INSTRUCTIONS FOR THE TASK: All of the data is to be copied without a single change.

[[ LISTED RECORDS, beginning ]]

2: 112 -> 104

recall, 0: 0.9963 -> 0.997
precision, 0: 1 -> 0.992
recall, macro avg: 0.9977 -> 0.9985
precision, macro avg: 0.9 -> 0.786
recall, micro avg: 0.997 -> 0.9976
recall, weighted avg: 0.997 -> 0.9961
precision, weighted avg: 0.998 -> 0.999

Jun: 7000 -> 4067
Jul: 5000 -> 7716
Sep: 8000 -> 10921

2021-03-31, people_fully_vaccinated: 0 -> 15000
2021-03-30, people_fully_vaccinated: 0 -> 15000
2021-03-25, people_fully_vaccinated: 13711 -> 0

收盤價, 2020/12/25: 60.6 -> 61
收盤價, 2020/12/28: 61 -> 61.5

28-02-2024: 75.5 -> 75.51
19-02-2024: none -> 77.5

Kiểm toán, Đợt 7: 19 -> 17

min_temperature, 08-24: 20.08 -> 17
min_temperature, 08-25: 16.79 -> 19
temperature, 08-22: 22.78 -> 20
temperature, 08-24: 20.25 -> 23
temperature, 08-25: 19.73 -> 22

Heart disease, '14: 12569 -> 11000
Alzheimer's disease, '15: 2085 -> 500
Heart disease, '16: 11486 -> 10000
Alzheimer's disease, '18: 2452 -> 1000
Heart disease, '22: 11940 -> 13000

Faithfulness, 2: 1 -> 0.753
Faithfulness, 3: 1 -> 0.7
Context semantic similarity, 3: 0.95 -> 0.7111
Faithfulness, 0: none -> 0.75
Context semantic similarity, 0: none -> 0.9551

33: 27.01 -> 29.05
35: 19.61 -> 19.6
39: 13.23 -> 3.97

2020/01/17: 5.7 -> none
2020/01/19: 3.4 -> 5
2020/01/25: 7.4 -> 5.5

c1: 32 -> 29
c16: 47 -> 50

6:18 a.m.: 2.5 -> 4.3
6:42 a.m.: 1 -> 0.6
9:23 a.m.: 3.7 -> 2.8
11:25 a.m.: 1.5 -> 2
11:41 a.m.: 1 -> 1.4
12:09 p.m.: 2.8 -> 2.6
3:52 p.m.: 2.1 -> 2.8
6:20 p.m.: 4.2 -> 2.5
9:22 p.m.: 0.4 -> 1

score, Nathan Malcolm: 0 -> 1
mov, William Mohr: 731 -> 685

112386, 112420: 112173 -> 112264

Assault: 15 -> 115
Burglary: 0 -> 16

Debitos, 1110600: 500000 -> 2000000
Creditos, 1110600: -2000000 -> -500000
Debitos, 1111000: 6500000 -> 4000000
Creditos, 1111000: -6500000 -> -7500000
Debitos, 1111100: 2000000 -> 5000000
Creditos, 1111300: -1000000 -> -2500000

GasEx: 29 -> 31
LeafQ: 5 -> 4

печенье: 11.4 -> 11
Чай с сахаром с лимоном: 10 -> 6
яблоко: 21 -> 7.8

[[ LISTED RECORDS, end ]]

RESULT BELOW:
2: 112 -> 104

recall, 0: 0.9963 -> 0.997
precision, 0: 1 -> 0.992
recall, macro avg: 0.9977 -> 0.9985
precision, macro avg: 0.9 -> 0.786
recall, micro avg: 0.997 -> 0.9976
recall, weighted avg: 0.997 -> 0.9961
precision, weighted avg: 0.998 -> 0.999

Jun: 7000 -> 4067
Jul: 5000 -> 7716
Sep: 8000 -> 10921

2021-03-31, people_fully_vaccinated: 0 -> 15000
2021-03-30, people_fully_vaccinated: 0 -> 15000
2021-03-25, people_fully_vaccinated: 13711 -> 0

收盤價, 2020/12/25: 60.6 -> 61
收盤價, 2020/12/28: 61 -> 61.5

28-02-2024: 75.5 -> 75.51
19-02-2024: none -> 77.5

Kiểm toán, Đợt 7: 19 -> 17

min_temperature, 08-24: 20.08 -> 17
min_temperature, 08-25: 16.79 -> 19
temperature, 08-22: 22.78 -> 20
temperature, 08-24: 20.25 -> 23
temperature, 08-25: 19.73 -> 22

Heart disease, '14: 12569 -> 11000
Alzheimer's disease, '15: 2085 -> 500
Heart disease, '16: 11486 -> 10000
Alzheimer's disease, '18: 2452 -> 1000
Heart disease, '22: 11940 -> 13000

Faithfulness, 2: 1 -> 0.753
Faithfulness, 3: 1 -> 0.7
Context semantic similarity, 3: 0.95 -> 0.7111
Faithfulness, 0: none -> 0.75
Context semantic similarity, 0: none -> 0.9551

33: 27.01 -> 29.05
35: 19.61 -> 19.6
39: 13.23 -> 3.97

2020/01/17: 5.7 -> none
2020/01/19: 3.4 -> 5
2020/01/25: 7.4 -> 5.5

c1: 32 -> 29
c16: 47 -> 50

6:18 a.m.: 2.5 -> 4.3
6:42 a.m.: 1 -> 0.6
9:23 a.m.: 3.7 -> 2.8
11:25 a.m.: 1.5 -> 2
11:41 a.m.: 1 -> 1.4
12:09 p.m.: 2.8 -> 2.6
3:52 p.m.: 2.1 -> 2.8
6:20 p.m.: 4.2 -> 2.5
9:22 p.m.: 0.4 -> 1

score, Nathan Malcolm: 0 -> 1
mov, William Mohr: 731 -> 685

112386, 112420: 112173 -> 112264

Assault: 15 -> 115
Burglary: 0 -> 16

Debitos, 1110600: 500000 -> 2000000
Creditos, 1110600: -2000000 -> -500000
Debitos, 1111000: 6500000 -> 4000000
Creditos, 1111000: -6500000 -> -7500000
Debitos, 1111100: 2000000 -> 5000000
Creditos, 1111300: -1000000 -> -2500000

GasEx: 29 -> 31
LeafQ: 5 -> 4

печенье: 11.4 -> 11
Чай с сахаром с лимоном: 10 -> 6
яблоко: 21 -> 7.8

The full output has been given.